Both return `{ running: boolean, results: ScrapeLog[] }`.

---

## React Router Specifics

### Config-based Routing
Routes are defined explicitly in `app/routes.ts` using `index()`, `route()`, and `prefix()` helpers from `@react-router/dev/routes`. File names under `routes/` do not auto-determine paths — the mapping is set in `routes.ts`. Use `params.<name>` in loaders/components to access dynamic segments (e.g., `:id` → `params.id`).

### SSR Configuration
Enabled in `react-router.config.ts` (`ssr: true`). All routes server-render by default.

### Loaders & Actions
- Loaders: `export async function loader({ request, params }: Route.LoaderArgs)`
- Actions: `export async function action({ request }: Route.ActionArgs)`
- Data accessed via `useLoaderData<typeof loader>()` hook

### Link Prefetch
Use `<Link>` from react-router for client-side navigation (no full page reload).

---

## Important Implementation Details

### Scrape Window
- Fixed at 35 days from today
- Filters applied in `scraper-runner.server.ts` → `withinWindow(event, from, to)`
- Events outside this range are discarded before DB insert

### Shared Playwright Browser
- Singleton instance via `getBrowser()` in `playwright.server.ts`
- Only created if a scraper calls it
- Closed after each scraping run via `closeBrowser()`
- Used by Wix sites (FLAT 西荻窪) and other JS-heavy venues

### Event Deduplication
- Unique constraint: `(venue_id, title, date)` prevents duplicates
- On conflict: all fields (except date/venue/title) are updated → re-scrape refreshes data
- No manual cleanup needed

### Markdown Generation
- Auto-generated in `events/<venue-id>.md` after successful scrape
- Table format: date | artist | title | time | price | URL
- Marked as auto-generated (warns against manual editing)
- Regenerated on each scrape (overwrites previous)

### Date Parsing
- Handles Japanese format: "2025年06月15日", "2025/06/15", "06/15" (infers current year)
- Converted to ISO format (YYYY-MM-DD) for database and API
- Display converted back to Japanese in UI (e.g., "2025/06/15（日）")

---

## Environment & Prerequisites

- **Node.js**: 20.12+ (required for `styleText` API used in scraper CLI)
- **npm**: latest
- **Optional**: Playwright binary (auto-installed on first `npm install`)

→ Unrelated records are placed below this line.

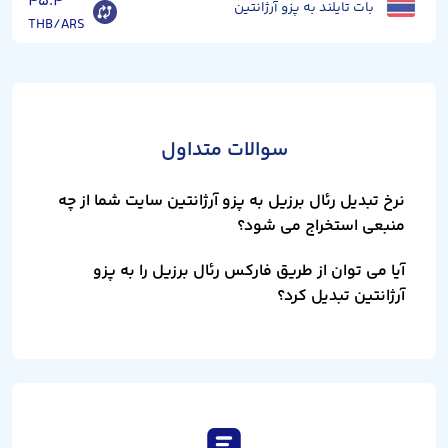
۴۵.۴
بات تایلند به پزو آرژانتین
THB/ARS
سوالات متداول
نرخ تبدیل رئال برزیل به پزو آرژانتین سایت شما از چه
منبعی استخراج می شود؟
آیا می توان از طریق فارکس رئال برزیل را به پزو
آرژانتین تبدیل کرد؟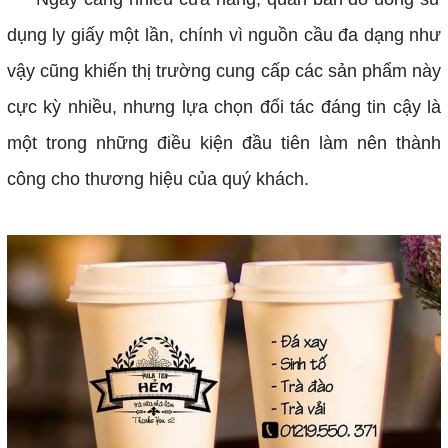
dụng ly giấy một lần, chính vì nguồn cầu đa dạng như
vậy cũng khiến thị trường cung cấp các sản phẩm này
cực kỳ nhiều, nhưng lựa chọn đối tác đáng tin cậy là
một trong những điều kiện đầu tiên làm nên thành
công cho thương hiệu của quý khách.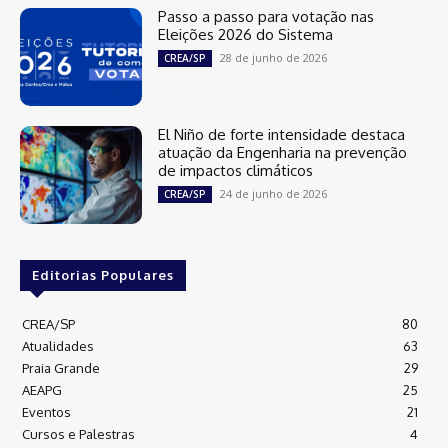
Passo a passo para votação nas
Eleições 2026 do Sistema
28 de junho de 2026
CREA/SP
El Niño de forte intensidade destaca
atuação da Engenharia na prevenção
de impactos climáticos
24 de junho de 2026
CREA/SP
Editorias Populares
CREA/SP
80
Atualidades
63
Praia Grande
29
AEAPG
25
Eventos
21
Cursos e Palestras
4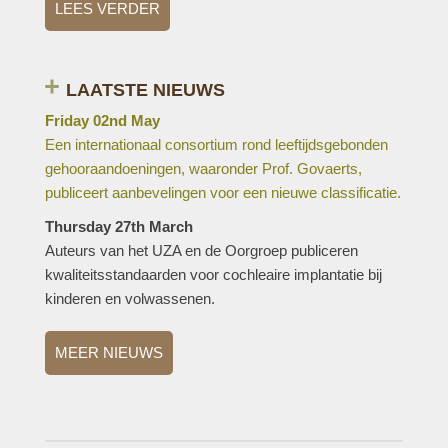
LEES VERDER
LAATSTE NIEUWS
Friday 02nd May
Een internationaal consortium rond leeftijdsgebonden
gehooraandoeningen, waaronder Prof. Govaerts,
publiceert aanbevelingen voor een nieuwe classificatie.
Thursday 27th March
Auteurs van het UZA en de Oorgroep publiceren
kwaliteitsstandaarden voor cochleaire implantatie bij
kinderen en volwassenen.
MEER NIEUWS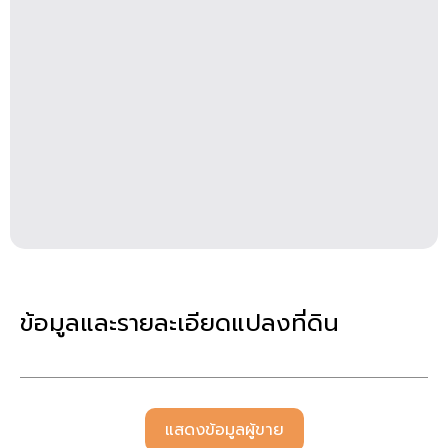
ข้อมูลและรายละเอียดแปลงที่ดิน
แสดงข้อมูลผู้ขาย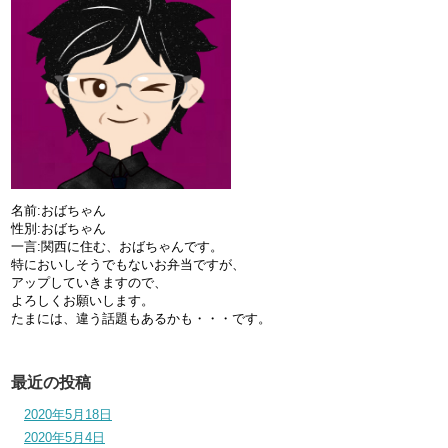
名前:おばちゃん
性別:おばちゃん
一言:関西に住む、おばちゃんです。
特においしそうでもないお弁当ですが、
アップしていきますので、
よろしくお願いします。
たまには、違う話題もあるかも・・・です。
最近の投稿
2020年5月18日
2020年5月4日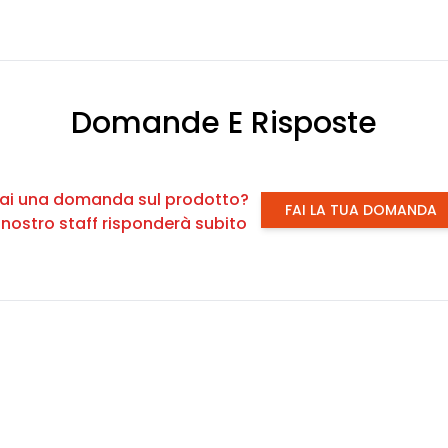
Domande E Risposte
ai una domanda sul prodotto?
FAI LA TUA DOMANDA
l nostro staff risponderà subito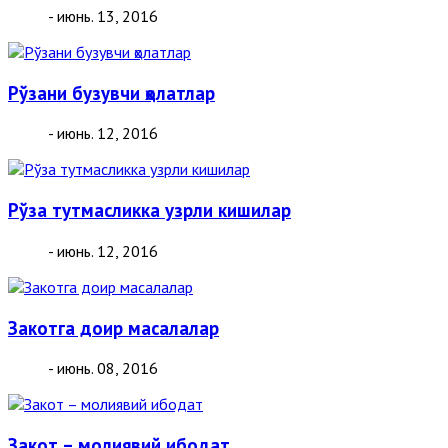
- июнь. 13, 2016
Рўзани бузувчи ҳолатлар
- июнь. 12, 2016
Рўза тутмасликка узрли кишилар
- июнь. 12, 2016
Закотга доир масалалар
- июнь. 08, 2016
Закот – молиявий ибодат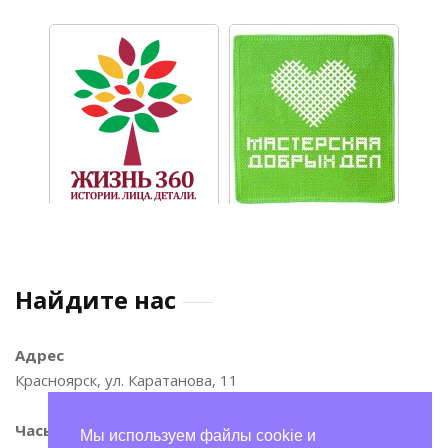
Найдите нас
Адрес
Красноярск, ул. Каратанова, 11
Часы
Мы используем файлы cookie и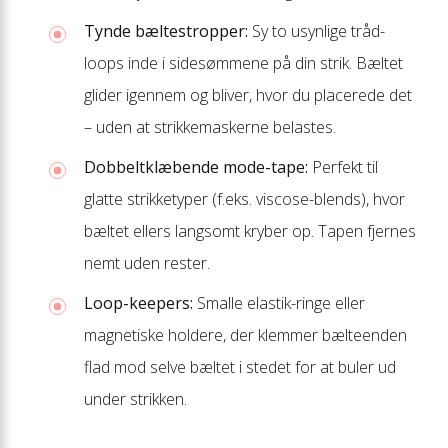
Tynde bæltestropper:
Sy to usynlige tråd-
loops inde i sidesømmene på din strik. Bæltet
glider igennem og bliver, hvor du placerede det
– uden at strikke­maskerne belastes.
Dobbeltklæbende mode-tape:
Perfekt til
glatte strikke­typer (f.eks. viscose-blends), hvor
bæltet ellers langsomt kryber op. Tapen fjernes
nemt uden rester.
Loop-keepers:
Smalle elastik-ringe eller
magnetiske holdere, der klemmer bælteenden
flad mod selve bæltet i stedet for at buler ud
under strikken.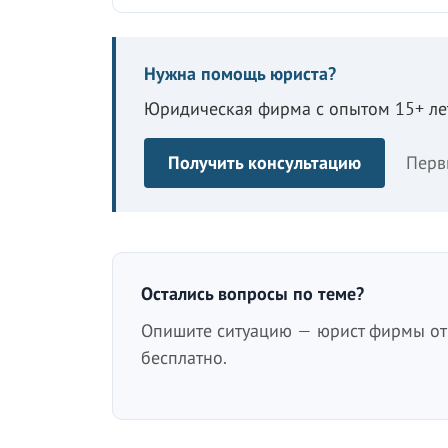
Нужна помощь юриста?
Юридическая фирма с опытом 15+ лет
Получить консультацию
Перв
Остались вопросы по теме?
Опишите ситуацию — юрист фирмы отв
бесплатно.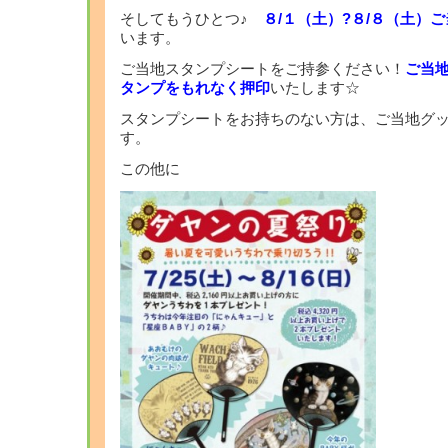
そしてもうひとつ♪
８/１（土）?８/８（土）
います。
ご当地スタンプシートをご持参ください！
ご当
タンプをもれなく押印
いたします☆
スタンプシートをお持ちのない方は、ご当地グ
す。
この他に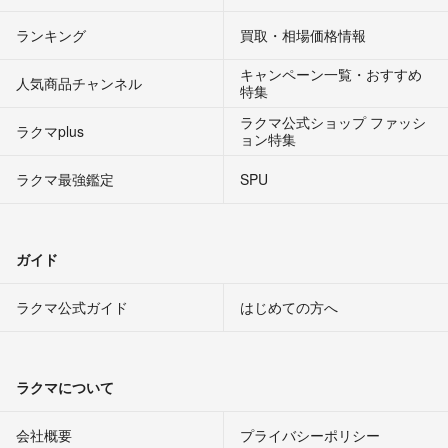
ランキング
買取・相場価格情報
キャンペーン一覧・おすすめ
人気商品チャンネル
特集
ラクマ公式ショップ ファッシ
ラクマplus
ョン特集
ラクマ最強鑑定
SPU
ガイド
ラクマ公式ガイド
はじめての方へ
ラクマについて
会社概要
プライバシーポリシー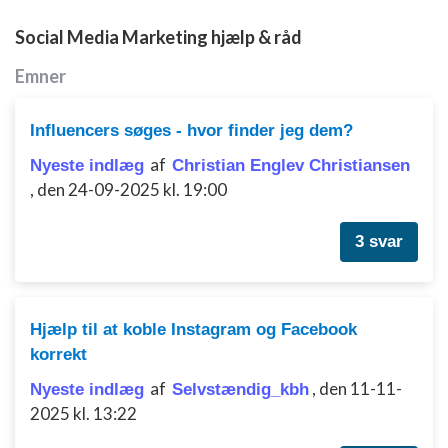
Social Media Marketing hjælp & råd
Emner
Influencers søges - hvor finder jeg dem?
af
Nyeste indlæg
Christian Englev Christiansen
,
den 24-09-2025 kl. 19:00
3 svar
Hjælp til at koble Instagram og Facebook
korrekt
af
,
den 11-11-
Nyeste indlæg
Selvstændig_kbh
2025 kl. 13:22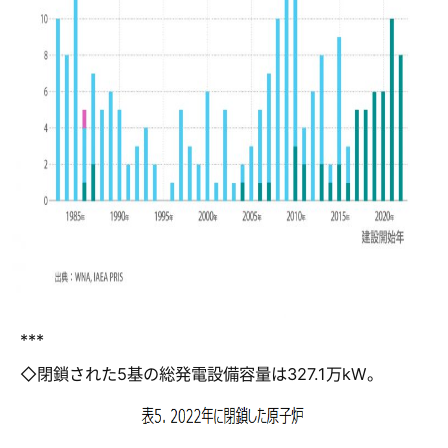
***
◇閉鎖された5基の総発電設備容量は327.1万kW。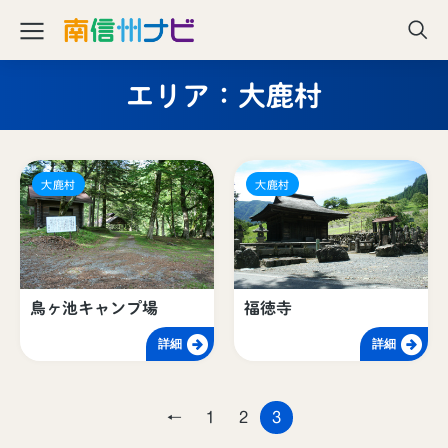
エリア：大鹿村
大鹿村
大鹿村
鳥ヶ池キャンプ場
福徳寺
詳細
詳細
←
1
2
3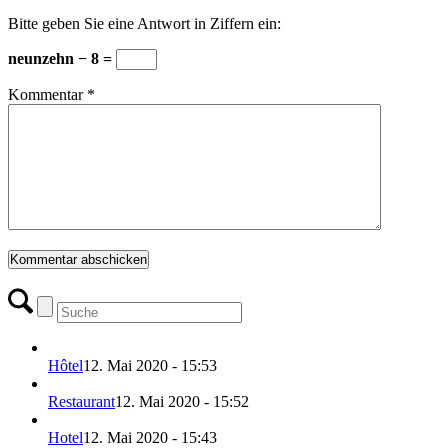
Bitte geben Sie eine Antwort in Ziffern ein:
neunzehn − 8 =
Kommentar
*
Hôtel
12. Mai 2020 - 15:53
Restaurant
12. Mai 2020 - 15:52
Hotel
12. Mai 2020 - 15:43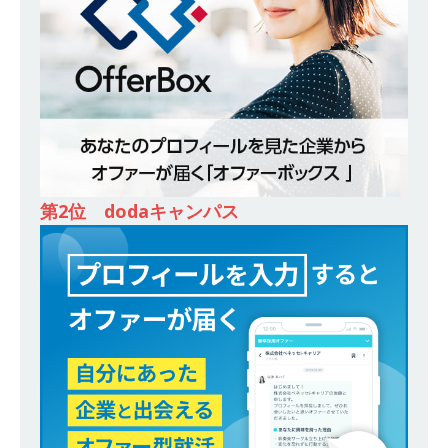
ンカンパニー 】世界トップシェアの半導体技術
を持つグローバルメーカー ｜ 年間休日129日・
土日祝完全休み ｜ 売上高1,138億円 ｜ プライム
上場 ｜ 新電元工業
体育会積極採用企業
[ 2026年5月14日 ]
【 28卒 ｜ 適性検査合否免
除・面接確約!! ｜ 1dayインターンあり 】 東京勤
第2位 dodaキャンパス
務限定 ｜ 世界No.1の不動産投資市場東京で投資
住宅販売をリードする企業 ｜ 土地仕入れから物
件販売までを担う ｜ 平均年収809万 ｜ 年間休日
130日・土日祝完全休み ｜ スタンダード上場 ｜
明豊エンタープライズ
体育会積極採用企業
[ 2026年5月14日 ]
【 28卒 ｜ 適性検査合否免
除・面接確約!! ｜ 1dayインターンあり 】東京勤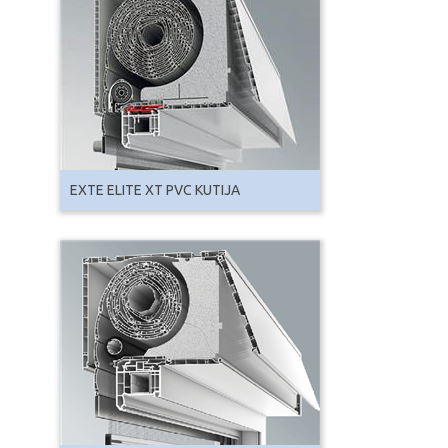
EXTE ELITE XT PVC KUTIJA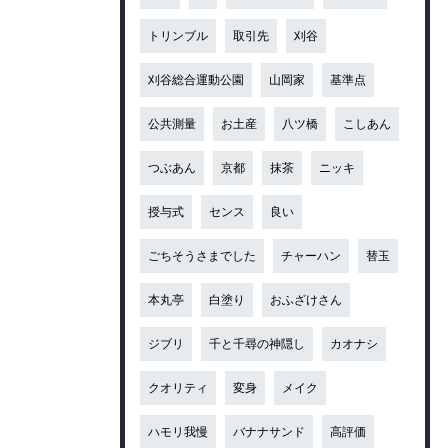
トリンブル
取引先
刈谷
刈谷総合運動公園
山岡家
基準点
公共測量
お土産
八ツ橋
こしあん
つぶあん
京都
抹茶
ニッキ
授与式
センス
良い
ごちそうさまでした
チャーハン
替玉
本丸亭
白塗り
おふざけさん
ジブリ
千と千尋の神隠し
カオナシ
クオリティ
変身
メイク
ハモリ我慢
バナナサンド
高評価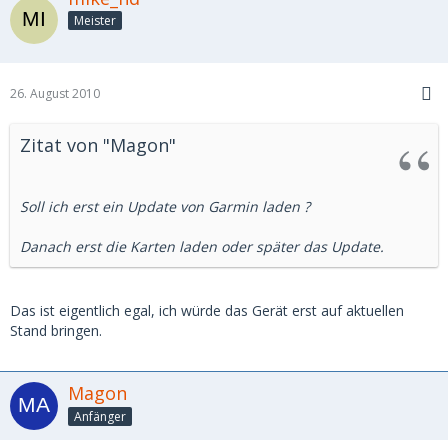
Meister
26. August 2010
Zitat von "Magon"
Soll ich erst ein Update von Garmin laden ?
Danach erst die Karten laden oder später das Update.
Das ist eigentlich egal, ich würde das Gerät erst auf aktuellen
Stand bringen.
Magon
Anfänger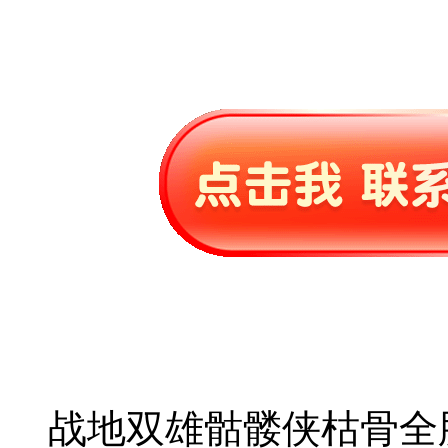
战地双雄骷髅侠枯骨全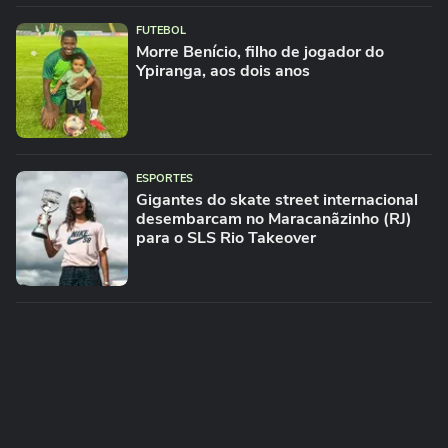
FUTEBOL
Morre Benício, filho de jogador do
Ypiranga, aos dois anos
ESPORTES
Gigantes do skate street internacional
desembarcam no Maracanãzinho (RJ)
para o SLS Rio Takeover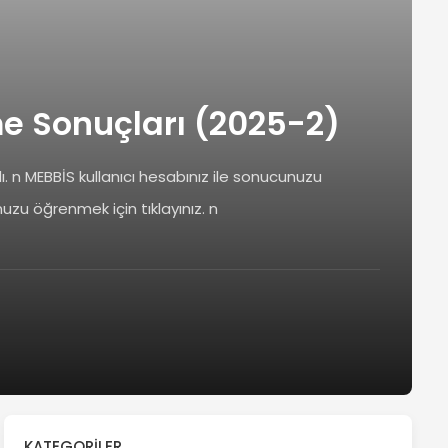
me Sonuçları (2025-2)
ı. n MEBBİS kullanıcı hesabınız ile sonucunuzu
uzu öğrenmek için tıklayınız. n
KATEGORILER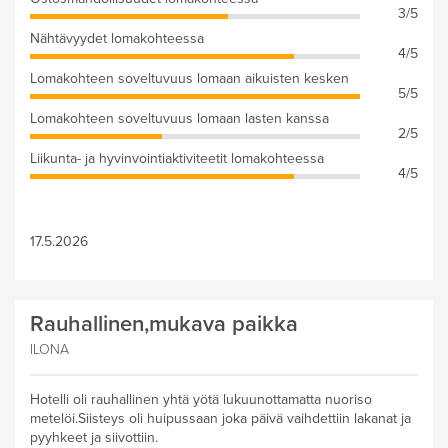
3/5
Nähtävyydet lomakohteessa
4/5
Lomakohteen soveltuvuus lomaan aikuisten kesken
5/5
Lomakohteen soveltuvuus lomaan lasten kanssa
2/5
Liikunta- ja hyvinvointiaktiviteetit lomakohteessa
4/5
17.5.2026
Rauhallinen,mukava paikka
ILONA
Hotelli oli rauhallinen yhtä yötä lukuunottamatta nuoriso
metelöi.Siisteys oli huipussaan joka päivä vaihdettiin lakanat ja
pyyhkeet ja siivottiin.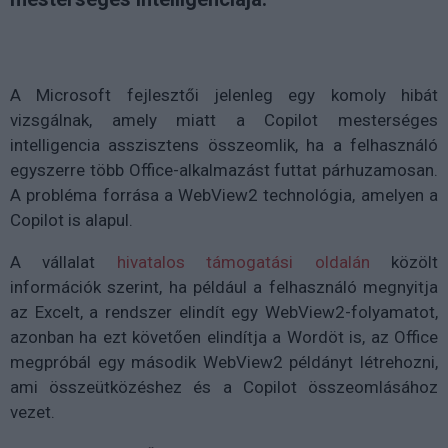
A Microsoft fejlesztői jelenleg egy komoly hibát
vizsgálnak, amely miatt a
Copilot mesterséges
intelligencia asszisztens összeomlik
, ha a felhasználó
egyszerre több Office-alkalmazást futtat párhuzamosan.
A probléma forrása a
WebView2
technológia, amelyen a
Copilot is alapul.
A vállalat
hivatalos támogatási oldalán
közölt
információk szerint, ha például a felhasználó megnyitja
az Excelt, a rendszer elindít egy WebView2-folyamatot,
azonban ha ezt követően elindítja a Wordöt is, az Office
megpróbál egy második WebView2 példányt létrehozni,
ami
összeütközéshez és a Copilot összeomlásához
vezet.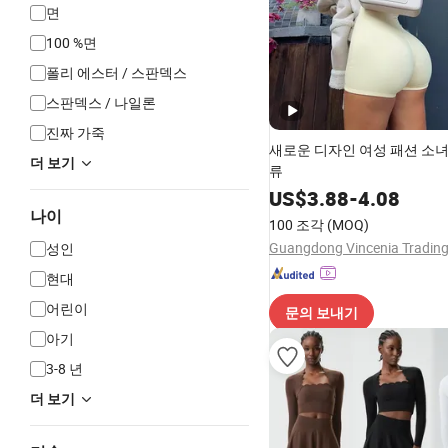
면
100 %면
폴리 에스터 / 스판덱스
스판덱스 / 나일론
진짜 가죽
새로운 디자인 여성 패션 소녀
더 보기
류
US$
3.88
-
4.08
나이
100 조각
(MOQ)
성인
현대
어린이
문의 보내기
아기
3-8 년
더 보기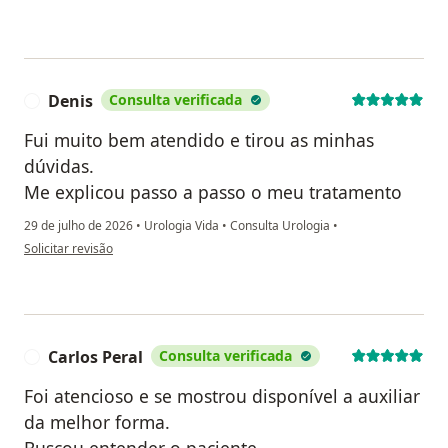
Denis
Consulta verificada
D
Fui muito bem atendido e tirou as minhas
dúvidas.
Me explicou passo a passo o meu tratamento
29 de julho de 2026
•
Urologia Vida
•
Consulta Urologia
•
na opinião do utilizador Denis
Solicitar revisão
Carlos Peral
Consulta verificada
C
Foi atencioso e se mostrou disponível a auxiliar
da melhor forma.
Buscou entender o paciente.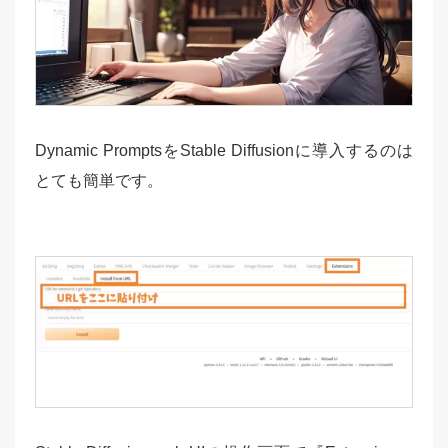
Dynamic PromptsをStable Diffusionに導入するのは
とても簡単です。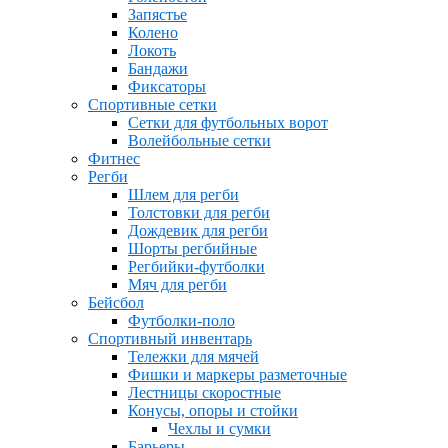
Запястье
Колено
Локоть
Бандажи
Фиксаторы
Спортивные сетки
Сетки для футбольных ворот
Волейбольные сетки
Фитнес
Регби
Шлем для регби
Толстовки для регби
Дождевик для регби
Шорты регбийные
Регбийки-футболки
Мяч для регби
Бейсбол
Футболки-поло
Спортивный инвентарь
Тележки для мячей
Фишки и маркеры разметочные
Лестницы скоростные
Конусы, опоры и стойки
Чехлы и сумки
Барьеры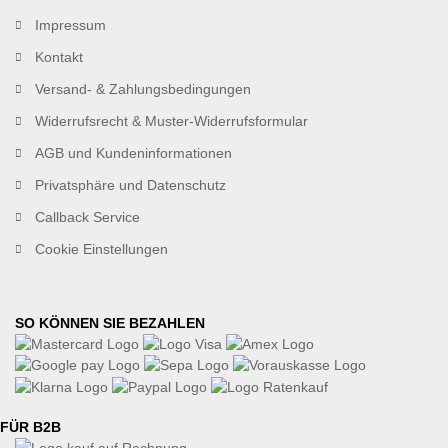
Impressum
Kontakt
Versand- & Zahlungsbedingungen
Widerrufsrecht & Muster-Widerrufsformular
AGB und Kundeninformationen
Privatsphäre und Datenschutz
Callback Service
Cookie Einstellungen
SO KÖNNEN SIE BEZAHLEN
FÜR B2B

For Docker: See `Dockerfile` (multi-stage build, production uses node:20-alpine).

---

## Type Safety

The project uses strict TypeScript with path aliases:
- `~/*` maps to `app/*` (configured in `tsconfig.json`)
- Run `npm run typecheck` to validate before commits
- React Router auto-generates types via `@react-router/dev` (`.react-router/types/`)

---

## Key Files Not to Miss

- **`app/lib/db.server.ts`**: Database schema and query interface — essential for understanding data layer
- **`app/lib/scraper-runner.server.ts`**: Orchestration logic — where scraping window and dedup happen
- **`app/scrapers/base.ts`**: Scraper interface — defines contract all venues must implement
- **`app/scrapers/liquid-room.ts`** & **`flat-nishiogikubo.ts`**: Templates for simple (Cheerio) and complex (Playwright) scrapers
- **`app/routes/events._index.tsx`**: Main event list with filters — shows how DB queries integrate with UI
- **`SCRAPE_TARGETS.md`**: Live reference of all 12+ venues, their status, and scraper locations

---

## Debugging

### Scraper Issues
- Check `events.db` with SQLite browser to inspect DB state
- Re-run single venue: `npm run scrape <venue-id>`
- Inspect scrape logs: `GET /api/scrape-status` endpoint in browser
- Add console.log in scraper for debugging (visible in CLI output)

### Database Queries
- Direct SQL via `getDb().prepare(...).all()` in `lib/db.server.ts`
- WAL mode enabled → check `events.db-shm` and `events.db-wal` if DB locked
- Foreign keys enforced → cannot delete venues with events

### Playwright Issues
- Headless browser logs: Add `{ headless: false }` to `chromium.launch()` to see browser
- Timeout errors: Check site structure changed, adjust selectors in scraper
- Memory leaks: Ensure `page.close()` called (in finally block)

---

## Permissions & Settings

Project uses `.claude/settings.json` with pre-configured allowlists for:
- `npm run` and `npx` commands
- Local dev server access (http://localhost:5173)
- Scraper endpoint testing
- Git commits
- External domain scraping (WebFetch for venue sites)

Future instances inherit these permissions. Add new patterns as needed.